The result is simple: locked budgets.
What fueled most of our growth in 2019-2022 was FOMO (fear of missing out).
But today’s prospects live in another world. They see it more like FOMU: Fear of messing up.
Meaning, no one will get fired for NOT buying something.
Everything is just so tight, and not doing something feels like the much more comfortable decision.
To see this play out in the numbers, we don't need a PhD.
Sales cycles are up: people take longer with more people involved to purchase
Win-rates are down: ghosting, flaking, and saying no happen a lot more often
Booking per SDR & inbounds down: people don’t even want to waste time exploring
Sure, the result is shitty CAC-Payback. But that’s just the outcome 3 degrees away from the real root-cause.
So if this is really the root-casue. Then, let’s talk today about how you can attack that problem.
Try to start small
Instead of trying to deploy 50 or 100 seats in one go, it’s time we start off small (I’m talking 1-10 seats or whatever your equivalent is).
First, it takes a lot of pressure off the prospect.
Instead of introducing and onboarding the product to their entire team or region, they can test the product on a smaller team right away. Once they see value, then it’s time to expand.
Second, on the sales side, it makes proof points much easier to control. It’s easier to make a smaller group happy and successful with your product than a larger one.
A bonus? There are still buyers out there with some level of discretionary budget that they can use without approval.
If fewer seats get you under that threshold? Suddenly, you have one less CFO who otherwise would pull the plug in the background.
The problem here is that you actually need a good product and delivery. If that sucks, you might be better off to try and hope for the big initial installment.
Try before you buy: The Power of POCs
Full disclosure: we’ve been doing this at Growblocks, and we’ve seen solid results (Maybe that’s because our product is just fucking great?).
But if you tell anyone in the scale-up community that you’re pitching a free trial POC or a generous opt-out period in mid-market and up?
“Are you crazy?”
“You can’t do that!”
“It’ll ruin your metrics!”
The reason why POCs have a bad reputation is that a lot of times, they’re seen as a hail mary.
“This deal fell apart twice already… but do you want a POC?”
If you’re doing that, the deal will never work in the first place.
But the thing is, especially if you're selling something completely new that’s completely untested, it can remove a lot of uncertainty from your prospects.
And yes, this tactic means your rep's behavior has to change.
Suddenly, your AE isn’t just signing the deal, throwing it over the wall, and saying bye forever.
Now, the sales process is extended until the POC or opt-out is over.
In some cases, this means it extends by a few weeks. In other cases, it might mean three months.
If you do this at scale and proactively (not as a last ditch effort to save a deal) then you will need to rethink how your AEs engage. This change will be painful but it might create a better product and a better AE team as a result.

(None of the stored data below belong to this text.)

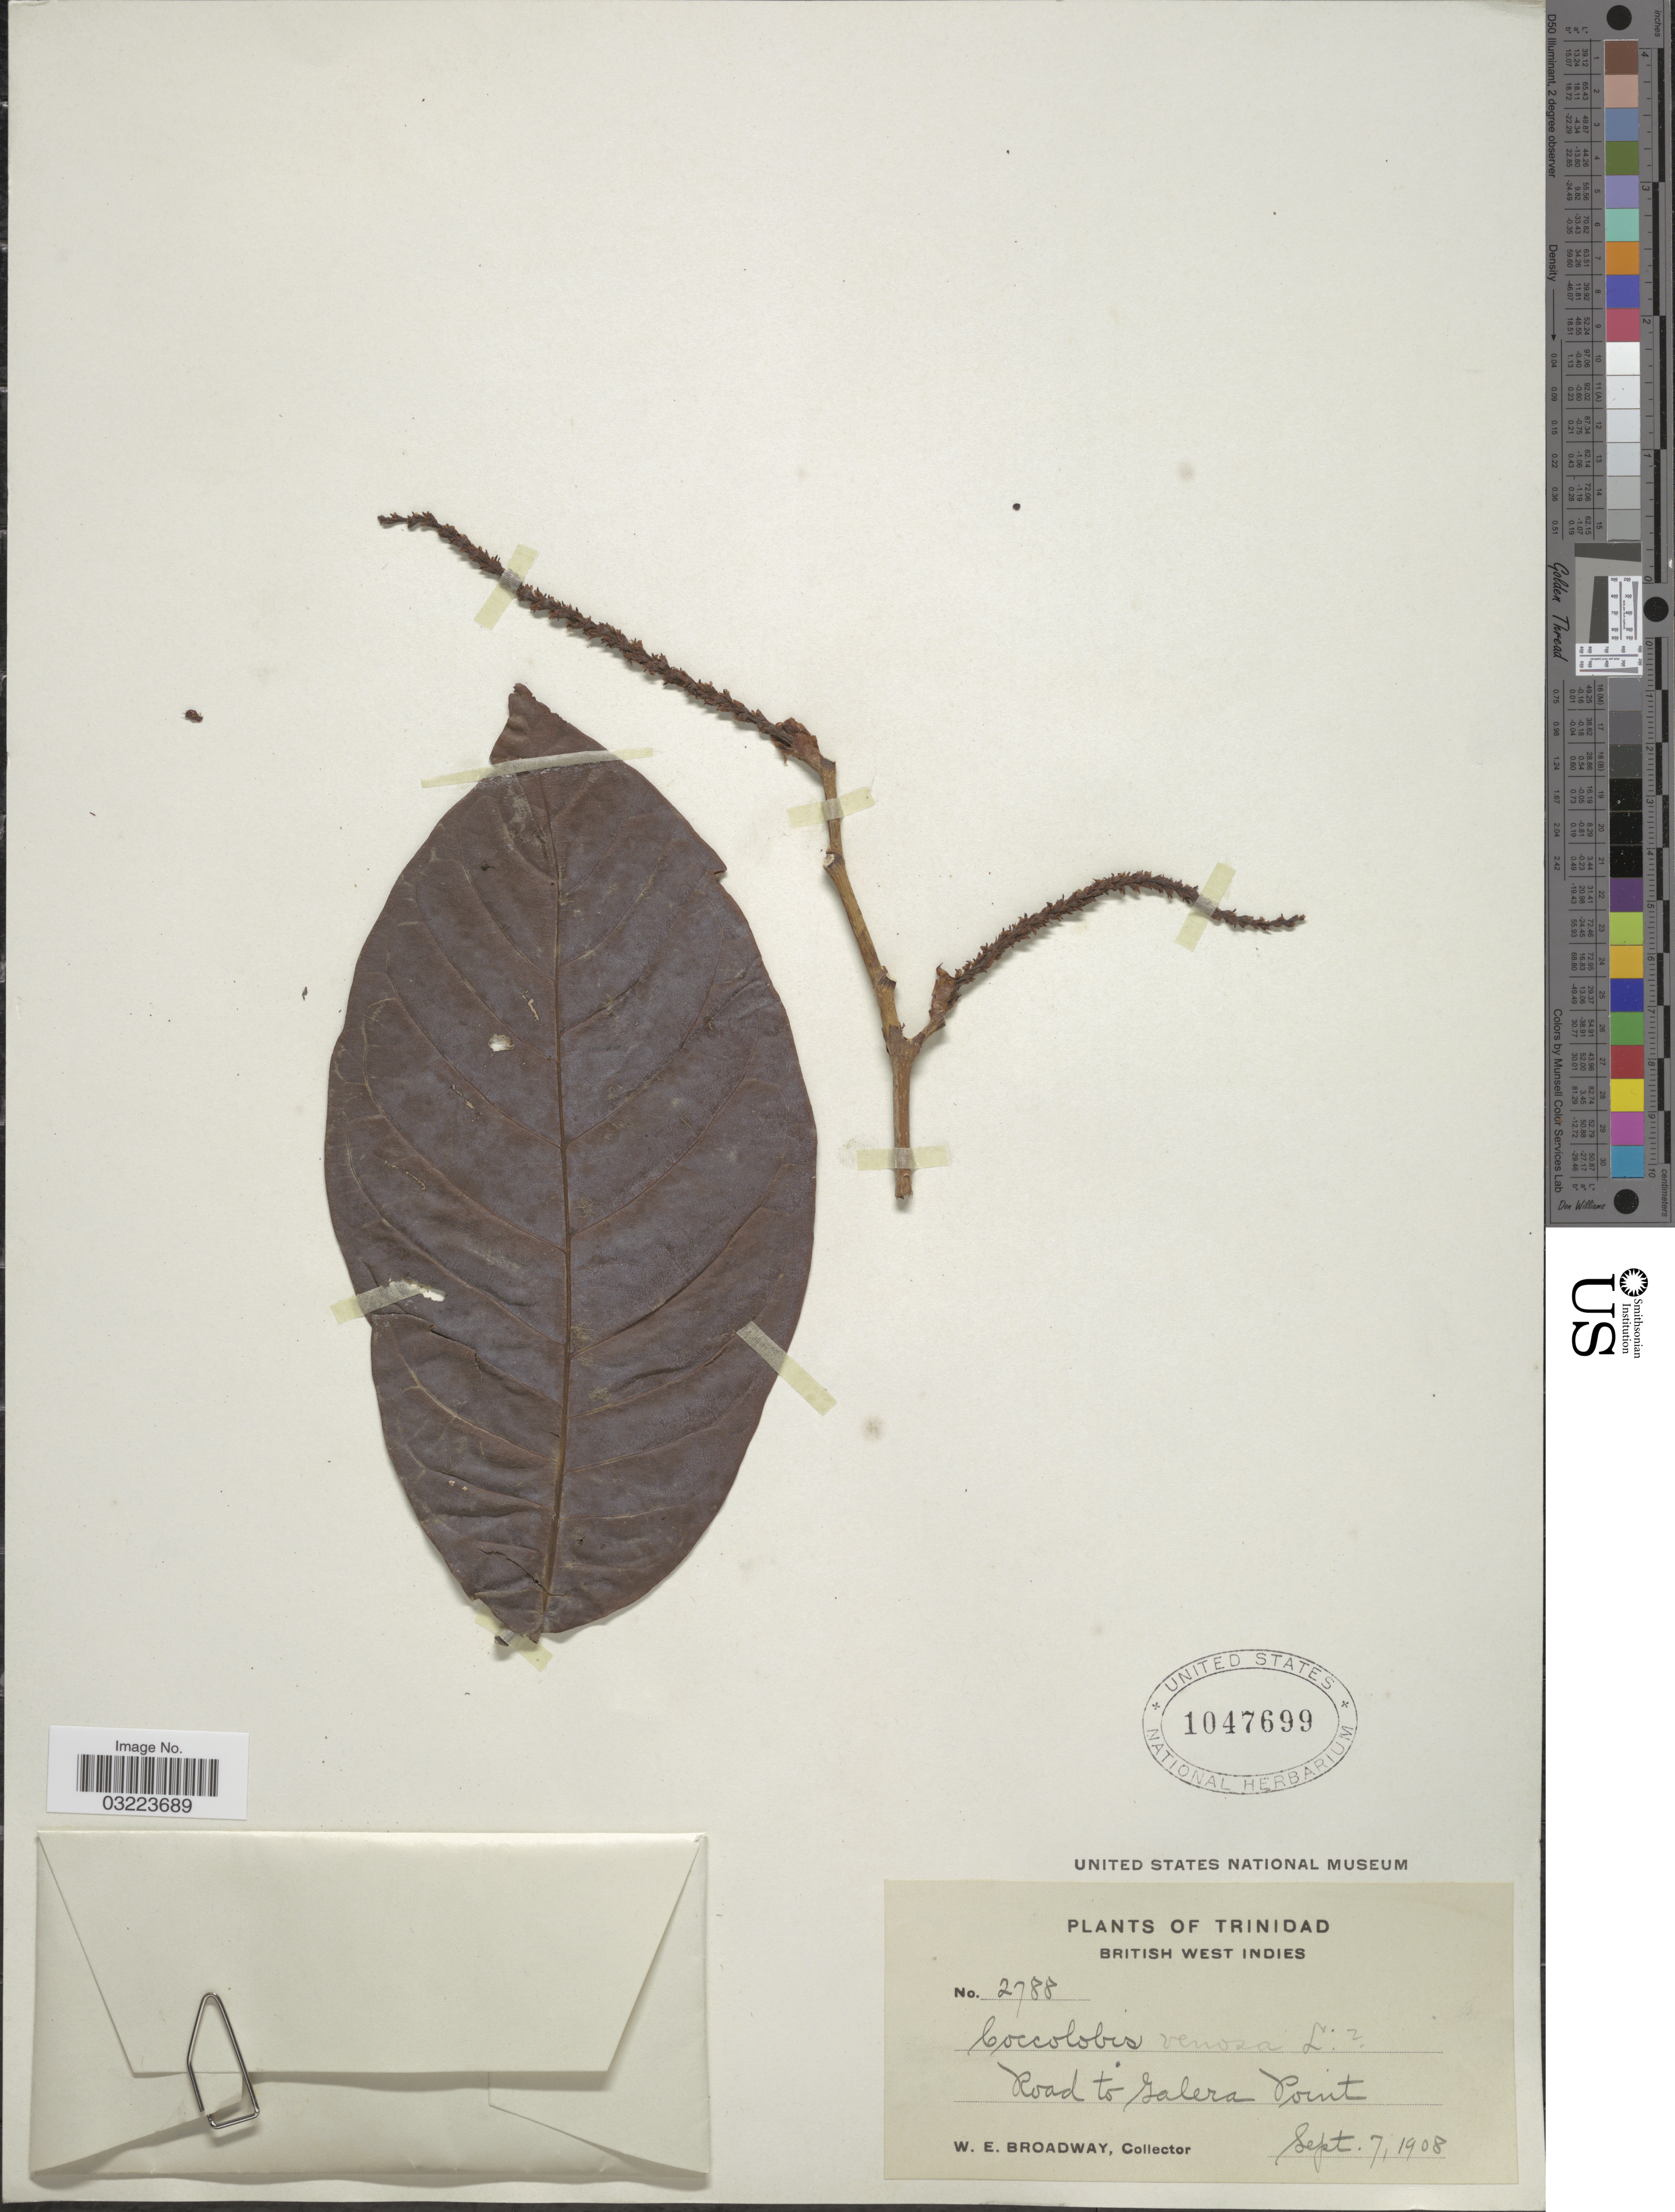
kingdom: Plantae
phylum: Tracheophyta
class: Magnoliopsida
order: Caryophyllales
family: Polygonaceae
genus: Coccoloba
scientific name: Coccoloba venosa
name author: L.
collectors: W. E. Broadway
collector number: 2788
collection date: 1908-09-07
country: Trinidad and Tobago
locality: Trinidad. British West Indies. Road to Galera Point.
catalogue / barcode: US 1047699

Build trust with flexible contracts
A lot of what buyers are looking for is what they experience in PLG setups. This can absolutely hurt the folks that run a medium-touch or high-tough motion (Mid-market or Enterprise).
But if this is what they want, you need to ask yourself how you could possibly deliver that.
This means not only some opt-outs as discussed above.
But easy up- and downgrades to jump between packages and scale up and down the amount of seats that they need.
This will definitely put a lot of pressure on billing operations and might require you to add some of those contract management options directly into your product.
And yes, as a result, your commission plans will need a re-do. And again, your AE work will need a rethink too.
But if I learned anything in this new world of FOMU, it's that it’s not about what you think is best for you anymore. You need to change—and fast.
And this change is not a small one either. It's a massive change. That is exactly the “SaaS has lost GTM-Fit” problem that Jacco talked about.
But if you don’t execute, the new hesitant and indecisive buyer behavior will kill you.